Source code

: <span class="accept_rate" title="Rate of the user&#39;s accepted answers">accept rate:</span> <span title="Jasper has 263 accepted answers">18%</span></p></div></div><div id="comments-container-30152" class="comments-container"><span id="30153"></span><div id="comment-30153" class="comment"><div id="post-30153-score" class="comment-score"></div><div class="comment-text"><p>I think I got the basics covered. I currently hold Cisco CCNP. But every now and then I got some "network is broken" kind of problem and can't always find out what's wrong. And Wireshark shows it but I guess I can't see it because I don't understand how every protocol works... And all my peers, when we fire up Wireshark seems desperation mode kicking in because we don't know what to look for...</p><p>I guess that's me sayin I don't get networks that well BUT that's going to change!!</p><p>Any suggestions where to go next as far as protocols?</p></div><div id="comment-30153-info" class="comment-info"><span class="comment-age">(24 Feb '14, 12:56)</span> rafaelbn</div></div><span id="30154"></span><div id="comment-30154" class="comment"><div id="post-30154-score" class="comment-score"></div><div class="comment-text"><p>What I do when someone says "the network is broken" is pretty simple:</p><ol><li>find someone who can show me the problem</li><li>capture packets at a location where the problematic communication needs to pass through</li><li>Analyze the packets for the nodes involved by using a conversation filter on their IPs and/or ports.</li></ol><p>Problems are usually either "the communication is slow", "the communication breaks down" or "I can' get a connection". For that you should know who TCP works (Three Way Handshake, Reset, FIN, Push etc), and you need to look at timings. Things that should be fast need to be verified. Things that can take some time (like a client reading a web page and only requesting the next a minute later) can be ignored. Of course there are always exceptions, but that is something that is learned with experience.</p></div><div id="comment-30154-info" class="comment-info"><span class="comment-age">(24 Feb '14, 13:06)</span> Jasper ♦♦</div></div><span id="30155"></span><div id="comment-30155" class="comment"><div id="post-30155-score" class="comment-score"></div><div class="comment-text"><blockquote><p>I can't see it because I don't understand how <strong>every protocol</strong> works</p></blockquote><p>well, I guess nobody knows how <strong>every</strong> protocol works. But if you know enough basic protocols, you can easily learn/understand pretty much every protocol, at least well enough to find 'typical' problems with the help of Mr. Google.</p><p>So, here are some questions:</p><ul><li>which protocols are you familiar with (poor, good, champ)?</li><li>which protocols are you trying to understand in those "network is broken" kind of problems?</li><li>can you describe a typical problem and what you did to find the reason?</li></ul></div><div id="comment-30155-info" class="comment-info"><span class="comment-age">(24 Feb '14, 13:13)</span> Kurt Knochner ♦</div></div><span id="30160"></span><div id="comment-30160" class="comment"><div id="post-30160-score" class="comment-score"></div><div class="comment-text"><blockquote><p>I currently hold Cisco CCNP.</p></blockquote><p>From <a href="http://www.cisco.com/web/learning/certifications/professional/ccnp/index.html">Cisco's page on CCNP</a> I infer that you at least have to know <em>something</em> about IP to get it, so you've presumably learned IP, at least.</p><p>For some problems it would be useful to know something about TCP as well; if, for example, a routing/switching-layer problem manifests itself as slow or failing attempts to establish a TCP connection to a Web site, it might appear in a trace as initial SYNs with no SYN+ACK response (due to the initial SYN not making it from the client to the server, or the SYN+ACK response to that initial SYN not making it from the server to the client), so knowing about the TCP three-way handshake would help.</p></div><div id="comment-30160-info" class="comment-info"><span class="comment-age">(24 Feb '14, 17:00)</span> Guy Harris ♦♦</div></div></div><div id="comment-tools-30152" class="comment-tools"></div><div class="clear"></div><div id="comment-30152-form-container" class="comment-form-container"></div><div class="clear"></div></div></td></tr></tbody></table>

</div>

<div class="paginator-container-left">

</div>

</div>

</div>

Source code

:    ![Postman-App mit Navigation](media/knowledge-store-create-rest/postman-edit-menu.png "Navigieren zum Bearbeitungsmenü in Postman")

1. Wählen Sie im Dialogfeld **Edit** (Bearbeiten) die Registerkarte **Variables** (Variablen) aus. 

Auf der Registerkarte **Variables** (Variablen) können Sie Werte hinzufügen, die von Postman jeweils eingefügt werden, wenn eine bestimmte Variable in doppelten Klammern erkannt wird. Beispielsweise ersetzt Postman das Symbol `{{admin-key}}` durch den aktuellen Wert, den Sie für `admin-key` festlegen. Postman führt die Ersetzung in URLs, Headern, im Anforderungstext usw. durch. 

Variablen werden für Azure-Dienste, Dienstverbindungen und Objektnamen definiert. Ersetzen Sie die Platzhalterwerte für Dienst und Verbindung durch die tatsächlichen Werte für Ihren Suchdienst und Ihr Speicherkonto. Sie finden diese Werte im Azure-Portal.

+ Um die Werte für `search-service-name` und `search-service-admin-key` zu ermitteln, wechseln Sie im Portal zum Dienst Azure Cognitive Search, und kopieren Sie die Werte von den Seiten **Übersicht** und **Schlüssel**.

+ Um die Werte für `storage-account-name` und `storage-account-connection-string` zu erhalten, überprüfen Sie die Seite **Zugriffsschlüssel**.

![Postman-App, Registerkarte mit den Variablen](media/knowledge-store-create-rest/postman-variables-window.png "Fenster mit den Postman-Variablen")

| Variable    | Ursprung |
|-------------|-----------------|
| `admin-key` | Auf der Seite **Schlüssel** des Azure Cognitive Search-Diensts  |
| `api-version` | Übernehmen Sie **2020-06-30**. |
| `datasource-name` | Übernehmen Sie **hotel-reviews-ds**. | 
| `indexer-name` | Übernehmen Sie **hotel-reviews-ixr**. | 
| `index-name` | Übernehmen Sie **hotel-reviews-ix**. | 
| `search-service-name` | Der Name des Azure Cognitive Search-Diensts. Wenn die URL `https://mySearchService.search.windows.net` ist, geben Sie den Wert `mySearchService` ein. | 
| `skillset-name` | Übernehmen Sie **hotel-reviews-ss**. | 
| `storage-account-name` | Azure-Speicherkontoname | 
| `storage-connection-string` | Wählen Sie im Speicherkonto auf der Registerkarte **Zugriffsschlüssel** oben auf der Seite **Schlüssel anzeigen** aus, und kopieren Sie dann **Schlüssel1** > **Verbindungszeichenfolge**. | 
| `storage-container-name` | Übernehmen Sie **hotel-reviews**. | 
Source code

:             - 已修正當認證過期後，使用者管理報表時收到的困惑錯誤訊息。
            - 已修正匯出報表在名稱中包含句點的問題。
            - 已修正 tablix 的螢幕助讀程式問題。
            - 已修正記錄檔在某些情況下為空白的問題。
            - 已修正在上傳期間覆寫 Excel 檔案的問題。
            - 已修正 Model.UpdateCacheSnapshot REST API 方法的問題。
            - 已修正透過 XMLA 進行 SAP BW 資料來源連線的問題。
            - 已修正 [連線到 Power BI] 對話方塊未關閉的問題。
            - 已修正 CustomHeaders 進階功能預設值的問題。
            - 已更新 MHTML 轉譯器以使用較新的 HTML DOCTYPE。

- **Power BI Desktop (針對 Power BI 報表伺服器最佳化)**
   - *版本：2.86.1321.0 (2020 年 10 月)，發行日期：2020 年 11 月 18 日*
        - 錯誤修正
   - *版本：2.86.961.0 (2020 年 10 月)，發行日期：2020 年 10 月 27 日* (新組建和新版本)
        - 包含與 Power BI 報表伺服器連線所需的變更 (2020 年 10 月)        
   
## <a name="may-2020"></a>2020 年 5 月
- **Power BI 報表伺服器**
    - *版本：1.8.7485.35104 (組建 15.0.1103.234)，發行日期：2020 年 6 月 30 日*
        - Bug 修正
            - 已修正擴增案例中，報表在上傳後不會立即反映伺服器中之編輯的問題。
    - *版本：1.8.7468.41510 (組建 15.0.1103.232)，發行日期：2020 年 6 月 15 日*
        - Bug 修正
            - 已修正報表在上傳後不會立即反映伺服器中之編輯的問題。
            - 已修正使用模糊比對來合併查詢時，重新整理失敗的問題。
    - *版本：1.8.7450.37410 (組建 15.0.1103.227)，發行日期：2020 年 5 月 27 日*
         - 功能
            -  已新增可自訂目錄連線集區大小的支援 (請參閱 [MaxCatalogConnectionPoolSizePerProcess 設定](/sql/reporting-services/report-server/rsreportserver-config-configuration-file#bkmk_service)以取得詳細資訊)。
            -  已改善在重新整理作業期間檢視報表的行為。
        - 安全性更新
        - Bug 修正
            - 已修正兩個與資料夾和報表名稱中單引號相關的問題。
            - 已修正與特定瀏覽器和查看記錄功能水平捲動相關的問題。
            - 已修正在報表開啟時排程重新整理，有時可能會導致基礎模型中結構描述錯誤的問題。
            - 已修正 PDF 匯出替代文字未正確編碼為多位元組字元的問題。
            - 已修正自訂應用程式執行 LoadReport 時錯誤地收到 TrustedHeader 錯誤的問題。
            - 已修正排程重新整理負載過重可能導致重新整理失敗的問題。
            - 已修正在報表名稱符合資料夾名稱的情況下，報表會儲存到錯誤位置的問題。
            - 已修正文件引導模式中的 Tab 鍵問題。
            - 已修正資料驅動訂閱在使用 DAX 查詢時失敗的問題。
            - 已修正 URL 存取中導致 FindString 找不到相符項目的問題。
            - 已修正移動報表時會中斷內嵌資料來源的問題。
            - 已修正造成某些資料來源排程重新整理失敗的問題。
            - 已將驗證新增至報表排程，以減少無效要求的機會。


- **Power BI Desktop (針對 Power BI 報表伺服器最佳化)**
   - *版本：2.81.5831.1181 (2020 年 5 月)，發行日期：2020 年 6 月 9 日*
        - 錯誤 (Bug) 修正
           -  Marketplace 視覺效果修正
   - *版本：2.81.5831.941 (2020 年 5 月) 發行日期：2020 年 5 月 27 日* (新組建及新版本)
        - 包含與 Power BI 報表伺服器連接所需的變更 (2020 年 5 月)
==============================
**ASSIGNED TASK**. The answer must consist of every line above that holds the string "hotel", copied exactly.

**ANSWER**.
| `datasource-name` | Übernehmen Sie **hotel-reviews-ds**. | 
| `indexer-name` | Übernehmen Sie **hotel-reviews-ixr**. | 
| `index-name` | Übernehmen Sie **hotel-reviews-ix**. | 
| `skillset-name` | Übernehmen Sie **hotel-reviews-ss**. | 
| `storage-container-name` | Übernehmen Sie **hotel-reviews**. | 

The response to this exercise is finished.